The need for real-world feedback on software is one of the reasons “hallway usability testing” is so valuable. The idea is that it doesn’t take a special kind of user to find usability problems in your application. You can grab just about any random human being who is not the guy who wrote the program, sit him down in front of the computer, ask him to perform a task using your software, and immediately start discovering usability problems. This kind of usability testing is embarrassingly easy to perform, and the majority of development shops (and developers) don’t do it.

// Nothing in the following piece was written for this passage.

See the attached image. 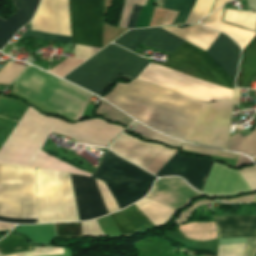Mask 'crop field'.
Returning a JSON list of instances; mask_svg holds the SVG:
<instances>
[{"mask_svg": "<svg viewBox=\"0 0 256 256\" xmlns=\"http://www.w3.org/2000/svg\"><path fill=\"white\" fill-rule=\"evenodd\" d=\"M223 8L217 10L216 12H214L213 14L209 15L207 23L206 24H212V23H216L221 21L222 18V12H223Z\"/></svg>", "mask_w": 256, "mask_h": 256, "instance_id": "b54c1fbb", "label": "crop field"}, {"mask_svg": "<svg viewBox=\"0 0 256 256\" xmlns=\"http://www.w3.org/2000/svg\"><path fill=\"white\" fill-rule=\"evenodd\" d=\"M196 194L198 192L190 188L183 179L167 177L158 179L147 197L176 211ZM199 195L202 194L199 193L197 196Z\"/></svg>", "mask_w": 256, "mask_h": 256, "instance_id": "cbeb9de0", "label": "crop field"}, {"mask_svg": "<svg viewBox=\"0 0 256 256\" xmlns=\"http://www.w3.org/2000/svg\"><path fill=\"white\" fill-rule=\"evenodd\" d=\"M208 17V16H207ZM207 17L202 20V24L206 23Z\"/></svg>", "mask_w": 256, "mask_h": 256, "instance_id": "dbb93151", "label": "crop field"}, {"mask_svg": "<svg viewBox=\"0 0 256 256\" xmlns=\"http://www.w3.org/2000/svg\"><path fill=\"white\" fill-rule=\"evenodd\" d=\"M227 1H229V0H218V3H217V5H216V8L219 7V6H221L222 4H224V3L227 2Z\"/></svg>", "mask_w": 256, "mask_h": 256, "instance_id": "1f2cbd36", "label": "crop field"}, {"mask_svg": "<svg viewBox=\"0 0 256 256\" xmlns=\"http://www.w3.org/2000/svg\"><path fill=\"white\" fill-rule=\"evenodd\" d=\"M55 231L59 237L81 236L80 223L55 224Z\"/></svg>", "mask_w": 256, "mask_h": 256, "instance_id": "d32e631a", "label": "crop field"}, {"mask_svg": "<svg viewBox=\"0 0 256 256\" xmlns=\"http://www.w3.org/2000/svg\"><path fill=\"white\" fill-rule=\"evenodd\" d=\"M251 163H252V162H251L250 159H248V158H246V157H244V156H242V155H238V162H237L236 168H237V167H240V166H242V165L251 164Z\"/></svg>", "mask_w": 256, "mask_h": 256, "instance_id": "425ffa30", "label": "crop field"}, {"mask_svg": "<svg viewBox=\"0 0 256 256\" xmlns=\"http://www.w3.org/2000/svg\"><path fill=\"white\" fill-rule=\"evenodd\" d=\"M34 249L35 251L11 254V255H5V256H47V255L63 254V251L60 248L37 247Z\"/></svg>", "mask_w": 256, "mask_h": 256, "instance_id": "e1f06a70", "label": "crop field"}, {"mask_svg": "<svg viewBox=\"0 0 256 256\" xmlns=\"http://www.w3.org/2000/svg\"><path fill=\"white\" fill-rule=\"evenodd\" d=\"M13 91L74 120H79L91 97L33 66H28L14 80Z\"/></svg>", "mask_w": 256, "mask_h": 256, "instance_id": "412701ff", "label": "crop field"}, {"mask_svg": "<svg viewBox=\"0 0 256 256\" xmlns=\"http://www.w3.org/2000/svg\"><path fill=\"white\" fill-rule=\"evenodd\" d=\"M211 202H212V201L201 200V201L195 203L193 206L187 208V209L179 216V218L175 220V222H176L177 224L186 222V218L188 217V215H189L195 208H197V207L200 206V205L207 204V203H211Z\"/></svg>", "mask_w": 256, "mask_h": 256, "instance_id": "c21b1889", "label": "crop field"}, {"mask_svg": "<svg viewBox=\"0 0 256 256\" xmlns=\"http://www.w3.org/2000/svg\"><path fill=\"white\" fill-rule=\"evenodd\" d=\"M105 100L142 123L185 140L203 102L134 79L117 83Z\"/></svg>", "mask_w": 256, "mask_h": 256, "instance_id": "34b2d1b8", "label": "crop field"}, {"mask_svg": "<svg viewBox=\"0 0 256 256\" xmlns=\"http://www.w3.org/2000/svg\"><path fill=\"white\" fill-rule=\"evenodd\" d=\"M256 238H247L245 256H255Z\"/></svg>", "mask_w": 256, "mask_h": 256, "instance_id": "03da06ac", "label": "crop field"}, {"mask_svg": "<svg viewBox=\"0 0 256 256\" xmlns=\"http://www.w3.org/2000/svg\"><path fill=\"white\" fill-rule=\"evenodd\" d=\"M178 14L177 11H172L169 10L168 14L164 18L163 22L161 25H166V24H172L173 20L175 19L176 15Z\"/></svg>", "mask_w": 256, "mask_h": 256, "instance_id": "d23c7cc5", "label": "crop field"}, {"mask_svg": "<svg viewBox=\"0 0 256 256\" xmlns=\"http://www.w3.org/2000/svg\"><path fill=\"white\" fill-rule=\"evenodd\" d=\"M213 161L174 155L156 174L157 176L178 175L183 177L193 188L201 191Z\"/></svg>", "mask_w": 256, "mask_h": 256, "instance_id": "d1516ede", "label": "crop field"}, {"mask_svg": "<svg viewBox=\"0 0 256 256\" xmlns=\"http://www.w3.org/2000/svg\"><path fill=\"white\" fill-rule=\"evenodd\" d=\"M80 221L106 214L92 178L70 174Z\"/></svg>", "mask_w": 256, "mask_h": 256, "instance_id": "22f410ed", "label": "crop field"}, {"mask_svg": "<svg viewBox=\"0 0 256 256\" xmlns=\"http://www.w3.org/2000/svg\"><path fill=\"white\" fill-rule=\"evenodd\" d=\"M72 43L102 48L103 0H69Z\"/></svg>", "mask_w": 256, "mask_h": 256, "instance_id": "d8731c3e", "label": "crop field"}, {"mask_svg": "<svg viewBox=\"0 0 256 256\" xmlns=\"http://www.w3.org/2000/svg\"><path fill=\"white\" fill-rule=\"evenodd\" d=\"M34 250L29 246L26 240L20 237H10L6 236L4 239L0 240V254H11L18 252H25Z\"/></svg>", "mask_w": 256, "mask_h": 256, "instance_id": "730fd06b", "label": "crop field"}, {"mask_svg": "<svg viewBox=\"0 0 256 256\" xmlns=\"http://www.w3.org/2000/svg\"><path fill=\"white\" fill-rule=\"evenodd\" d=\"M161 29L205 51L219 34V32L206 29L200 24L191 25L190 27H183V28H177V26H173V27H163Z\"/></svg>", "mask_w": 256, "mask_h": 256, "instance_id": "4a817a6b", "label": "crop field"}, {"mask_svg": "<svg viewBox=\"0 0 256 256\" xmlns=\"http://www.w3.org/2000/svg\"><path fill=\"white\" fill-rule=\"evenodd\" d=\"M111 217L114 220L123 237L136 234L123 217L121 211L111 214Z\"/></svg>", "mask_w": 256, "mask_h": 256, "instance_id": "028f5c9d", "label": "crop field"}, {"mask_svg": "<svg viewBox=\"0 0 256 256\" xmlns=\"http://www.w3.org/2000/svg\"><path fill=\"white\" fill-rule=\"evenodd\" d=\"M196 0H165L164 8L180 11L174 22L185 23Z\"/></svg>", "mask_w": 256, "mask_h": 256, "instance_id": "eef30255", "label": "crop field"}, {"mask_svg": "<svg viewBox=\"0 0 256 256\" xmlns=\"http://www.w3.org/2000/svg\"><path fill=\"white\" fill-rule=\"evenodd\" d=\"M213 2L214 0H197L185 24L198 22L208 14Z\"/></svg>", "mask_w": 256, "mask_h": 256, "instance_id": "750c4746", "label": "crop field"}, {"mask_svg": "<svg viewBox=\"0 0 256 256\" xmlns=\"http://www.w3.org/2000/svg\"><path fill=\"white\" fill-rule=\"evenodd\" d=\"M121 211L135 232L151 225L147 218L135 207L134 204Z\"/></svg>", "mask_w": 256, "mask_h": 256, "instance_id": "ae1a2a85", "label": "crop field"}, {"mask_svg": "<svg viewBox=\"0 0 256 256\" xmlns=\"http://www.w3.org/2000/svg\"><path fill=\"white\" fill-rule=\"evenodd\" d=\"M206 52L235 79L240 48L230 38L220 33Z\"/></svg>", "mask_w": 256, "mask_h": 256, "instance_id": "d9b57169", "label": "crop field"}, {"mask_svg": "<svg viewBox=\"0 0 256 256\" xmlns=\"http://www.w3.org/2000/svg\"><path fill=\"white\" fill-rule=\"evenodd\" d=\"M216 163V162H215ZM213 164L209 177L202 189L208 196H226L256 190V166L234 171L226 166Z\"/></svg>", "mask_w": 256, "mask_h": 256, "instance_id": "28ad6ade", "label": "crop field"}, {"mask_svg": "<svg viewBox=\"0 0 256 256\" xmlns=\"http://www.w3.org/2000/svg\"><path fill=\"white\" fill-rule=\"evenodd\" d=\"M37 223L79 221L70 176L36 168Z\"/></svg>", "mask_w": 256, "mask_h": 256, "instance_id": "dd49c442", "label": "crop field"}, {"mask_svg": "<svg viewBox=\"0 0 256 256\" xmlns=\"http://www.w3.org/2000/svg\"><path fill=\"white\" fill-rule=\"evenodd\" d=\"M146 0H136L134 4L145 5Z\"/></svg>", "mask_w": 256, "mask_h": 256, "instance_id": "73cf0c24", "label": "crop field"}, {"mask_svg": "<svg viewBox=\"0 0 256 256\" xmlns=\"http://www.w3.org/2000/svg\"><path fill=\"white\" fill-rule=\"evenodd\" d=\"M216 2H217V0H216ZM216 2H215V4H214V6H213V8H212L211 12L213 11V9H214V7H215V5H216ZM211 12H210V13H211Z\"/></svg>", "mask_w": 256, "mask_h": 256, "instance_id": "0fb4a251", "label": "crop field"}, {"mask_svg": "<svg viewBox=\"0 0 256 256\" xmlns=\"http://www.w3.org/2000/svg\"><path fill=\"white\" fill-rule=\"evenodd\" d=\"M109 149L154 175L177 152L158 144L140 142L123 133Z\"/></svg>", "mask_w": 256, "mask_h": 256, "instance_id": "3316defc", "label": "crop field"}, {"mask_svg": "<svg viewBox=\"0 0 256 256\" xmlns=\"http://www.w3.org/2000/svg\"><path fill=\"white\" fill-rule=\"evenodd\" d=\"M134 204L155 227L167 222L174 213V211L146 197Z\"/></svg>", "mask_w": 256, "mask_h": 256, "instance_id": "214f88e0", "label": "crop field"}, {"mask_svg": "<svg viewBox=\"0 0 256 256\" xmlns=\"http://www.w3.org/2000/svg\"><path fill=\"white\" fill-rule=\"evenodd\" d=\"M94 180L96 182V185L98 187V190L100 192V195L102 197V200L104 202L107 212L109 213V212L118 210L119 208H118L115 200L113 199L110 191L104 184V182L101 180H98V179H94Z\"/></svg>", "mask_w": 256, "mask_h": 256, "instance_id": "120bbe31", "label": "crop field"}, {"mask_svg": "<svg viewBox=\"0 0 256 256\" xmlns=\"http://www.w3.org/2000/svg\"><path fill=\"white\" fill-rule=\"evenodd\" d=\"M228 150L241 152L249 156H256V127L250 135L244 138L239 133L230 138Z\"/></svg>", "mask_w": 256, "mask_h": 256, "instance_id": "dafd665d", "label": "crop field"}, {"mask_svg": "<svg viewBox=\"0 0 256 256\" xmlns=\"http://www.w3.org/2000/svg\"><path fill=\"white\" fill-rule=\"evenodd\" d=\"M135 0H127L121 26L125 27ZM142 6H133L126 28H134Z\"/></svg>", "mask_w": 256, "mask_h": 256, "instance_id": "1d83c4d3", "label": "crop field"}, {"mask_svg": "<svg viewBox=\"0 0 256 256\" xmlns=\"http://www.w3.org/2000/svg\"><path fill=\"white\" fill-rule=\"evenodd\" d=\"M13 227L11 224L0 223V230H11Z\"/></svg>", "mask_w": 256, "mask_h": 256, "instance_id": "25e5ab78", "label": "crop field"}, {"mask_svg": "<svg viewBox=\"0 0 256 256\" xmlns=\"http://www.w3.org/2000/svg\"><path fill=\"white\" fill-rule=\"evenodd\" d=\"M245 244L218 246V256H243Z\"/></svg>", "mask_w": 256, "mask_h": 256, "instance_id": "0bd39190", "label": "crop field"}, {"mask_svg": "<svg viewBox=\"0 0 256 256\" xmlns=\"http://www.w3.org/2000/svg\"><path fill=\"white\" fill-rule=\"evenodd\" d=\"M27 108L28 106L17 100L5 97L0 99V117L2 118L18 122Z\"/></svg>", "mask_w": 256, "mask_h": 256, "instance_id": "00972430", "label": "crop field"}, {"mask_svg": "<svg viewBox=\"0 0 256 256\" xmlns=\"http://www.w3.org/2000/svg\"><path fill=\"white\" fill-rule=\"evenodd\" d=\"M122 130L99 119L71 125L44 117L29 107L0 148V161L90 176L40 152L47 135L53 132L82 143L107 147ZM91 177L105 182L120 209L143 197L156 179L109 150Z\"/></svg>", "mask_w": 256, "mask_h": 256, "instance_id": "ac0d7876", "label": "crop field"}, {"mask_svg": "<svg viewBox=\"0 0 256 256\" xmlns=\"http://www.w3.org/2000/svg\"><path fill=\"white\" fill-rule=\"evenodd\" d=\"M17 12L6 20L0 18V50L6 42L32 17L39 0H11Z\"/></svg>", "mask_w": 256, "mask_h": 256, "instance_id": "733c2abd", "label": "crop field"}, {"mask_svg": "<svg viewBox=\"0 0 256 256\" xmlns=\"http://www.w3.org/2000/svg\"><path fill=\"white\" fill-rule=\"evenodd\" d=\"M182 149L192 151V152H196V153H200V154L226 157V158H232V159H234L235 155H236L234 153L216 151V150H212V149H208V148H204V147H199V146L187 144L185 142L182 145Z\"/></svg>", "mask_w": 256, "mask_h": 256, "instance_id": "5866460e", "label": "crop field"}, {"mask_svg": "<svg viewBox=\"0 0 256 256\" xmlns=\"http://www.w3.org/2000/svg\"><path fill=\"white\" fill-rule=\"evenodd\" d=\"M134 132L148 138L151 140H155V141H159V142H163V143H167L171 146H179L181 144V141L160 135L146 127H144L143 125L139 124L136 126V128L134 129Z\"/></svg>", "mask_w": 256, "mask_h": 256, "instance_id": "bd1437ed", "label": "crop field"}, {"mask_svg": "<svg viewBox=\"0 0 256 256\" xmlns=\"http://www.w3.org/2000/svg\"><path fill=\"white\" fill-rule=\"evenodd\" d=\"M226 11L227 9L225 10L223 20L225 19ZM225 22L256 31V13L228 9Z\"/></svg>", "mask_w": 256, "mask_h": 256, "instance_id": "4177f3b9", "label": "crop field"}, {"mask_svg": "<svg viewBox=\"0 0 256 256\" xmlns=\"http://www.w3.org/2000/svg\"><path fill=\"white\" fill-rule=\"evenodd\" d=\"M98 50H99L98 48L76 45L74 49V53L76 54L75 57L87 59Z\"/></svg>", "mask_w": 256, "mask_h": 256, "instance_id": "c035e120", "label": "crop field"}, {"mask_svg": "<svg viewBox=\"0 0 256 256\" xmlns=\"http://www.w3.org/2000/svg\"><path fill=\"white\" fill-rule=\"evenodd\" d=\"M240 89L233 90L232 99L205 103L188 140L226 148L233 105H239Z\"/></svg>", "mask_w": 256, "mask_h": 256, "instance_id": "e52e79f7", "label": "crop field"}, {"mask_svg": "<svg viewBox=\"0 0 256 256\" xmlns=\"http://www.w3.org/2000/svg\"><path fill=\"white\" fill-rule=\"evenodd\" d=\"M11 48H12V46L7 44V46L4 48V50L2 52L7 54Z\"/></svg>", "mask_w": 256, "mask_h": 256, "instance_id": "89e229c0", "label": "crop field"}, {"mask_svg": "<svg viewBox=\"0 0 256 256\" xmlns=\"http://www.w3.org/2000/svg\"><path fill=\"white\" fill-rule=\"evenodd\" d=\"M14 232L26 234L27 237L35 243H50L54 239V229L52 224L20 225Z\"/></svg>", "mask_w": 256, "mask_h": 256, "instance_id": "92a150f3", "label": "crop field"}, {"mask_svg": "<svg viewBox=\"0 0 256 256\" xmlns=\"http://www.w3.org/2000/svg\"><path fill=\"white\" fill-rule=\"evenodd\" d=\"M205 26L218 29L229 35L235 42H237L241 46L242 49L255 35V33L240 29L238 27L223 22Z\"/></svg>", "mask_w": 256, "mask_h": 256, "instance_id": "a9b5d70f", "label": "crop field"}, {"mask_svg": "<svg viewBox=\"0 0 256 256\" xmlns=\"http://www.w3.org/2000/svg\"><path fill=\"white\" fill-rule=\"evenodd\" d=\"M256 74V35L242 51L236 86L247 88Z\"/></svg>", "mask_w": 256, "mask_h": 256, "instance_id": "bc2a9ffb", "label": "crop field"}, {"mask_svg": "<svg viewBox=\"0 0 256 256\" xmlns=\"http://www.w3.org/2000/svg\"><path fill=\"white\" fill-rule=\"evenodd\" d=\"M219 239L256 236V216L214 217Z\"/></svg>", "mask_w": 256, "mask_h": 256, "instance_id": "5142ce71", "label": "crop field"}, {"mask_svg": "<svg viewBox=\"0 0 256 256\" xmlns=\"http://www.w3.org/2000/svg\"><path fill=\"white\" fill-rule=\"evenodd\" d=\"M114 42L133 52L139 44H145L172 54L185 41L159 28H153L129 30ZM143 60L142 57L110 44L64 78L100 96L118 76L136 78L149 64ZM153 63L231 90L234 87V81L206 52L186 42L170 55L166 63ZM156 64L150 63L137 79L204 102L231 98V90Z\"/></svg>", "mask_w": 256, "mask_h": 256, "instance_id": "8a807250", "label": "crop field"}, {"mask_svg": "<svg viewBox=\"0 0 256 256\" xmlns=\"http://www.w3.org/2000/svg\"><path fill=\"white\" fill-rule=\"evenodd\" d=\"M31 27L35 32L70 36L68 0H41ZM31 27L22 36L71 43L70 37L31 32Z\"/></svg>", "mask_w": 256, "mask_h": 256, "instance_id": "5a996713", "label": "crop field"}, {"mask_svg": "<svg viewBox=\"0 0 256 256\" xmlns=\"http://www.w3.org/2000/svg\"><path fill=\"white\" fill-rule=\"evenodd\" d=\"M255 200H256V196H244L238 199L222 200V202L240 203V202H251Z\"/></svg>", "mask_w": 256, "mask_h": 256, "instance_id": "5d738f31", "label": "crop field"}, {"mask_svg": "<svg viewBox=\"0 0 256 256\" xmlns=\"http://www.w3.org/2000/svg\"><path fill=\"white\" fill-rule=\"evenodd\" d=\"M81 229H82V236H94V237L104 236L96 220L81 223Z\"/></svg>", "mask_w": 256, "mask_h": 256, "instance_id": "b80d0937", "label": "crop field"}, {"mask_svg": "<svg viewBox=\"0 0 256 256\" xmlns=\"http://www.w3.org/2000/svg\"><path fill=\"white\" fill-rule=\"evenodd\" d=\"M0 215L36 218L35 168L0 163ZM12 223H36V219H12Z\"/></svg>", "mask_w": 256, "mask_h": 256, "instance_id": "f4fd0767", "label": "crop field"}, {"mask_svg": "<svg viewBox=\"0 0 256 256\" xmlns=\"http://www.w3.org/2000/svg\"><path fill=\"white\" fill-rule=\"evenodd\" d=\"M96 113L100 114L101 116L107 118L110 121L120 122L121 124L126 126H128L133 121L129 117L109 106L104 101L101 102Z\"/></svg>", "mask_w": 256, "mask_h": 256, "instance_id": "d3111659", "label": "crop field"}]
</instances>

The fact that this is true makes it all the more embarrassing that such vast quantities of software are so difficult to use. Take time tracking software, for instance. I have never worked for a company whose time tracking software was a pleasure to use. In all cases, it would have been easier to just enter time in an Excel spreadsheet. (Come to think of it, I believe the first company I worked for actually did track time this way.) I can think of no reason why this should be true, that all time tracking software stinks. There is nothing inherently difficult about writing software to record how much time you’ve worked. But developers, by and large, do not put a premium on software that’s eminently usable, so long as it can be made to work. “Does the software allow users to enter time and generate a report for managers? Great. Meets the requirements. Done.” In fairness, the blame does not land solely at developers’ feet; often companies are unwilling or unable to pay for the time required to really polish software. But although the law of diminishing returns is definitely in effect here, it does not take a huge investment to make some big gains in software usability.

As a developer, start by forcing yourself to use what you’re writing (and use it in unexpected or unusual ways). Also, put it in front of a disinterested party and make them use it. Watch (or record) – but don’t give them any hints. It will be painful, but it’s pain you need to feel. Take the results, pick the top three worst problems the user ran into, fix them, and do it again. Iterate.

As a user, start being willing to pay for software that’s elegant and easy to use. These attributes are admirable goals in and of themselves; we should be encouraging them to the extent we are able.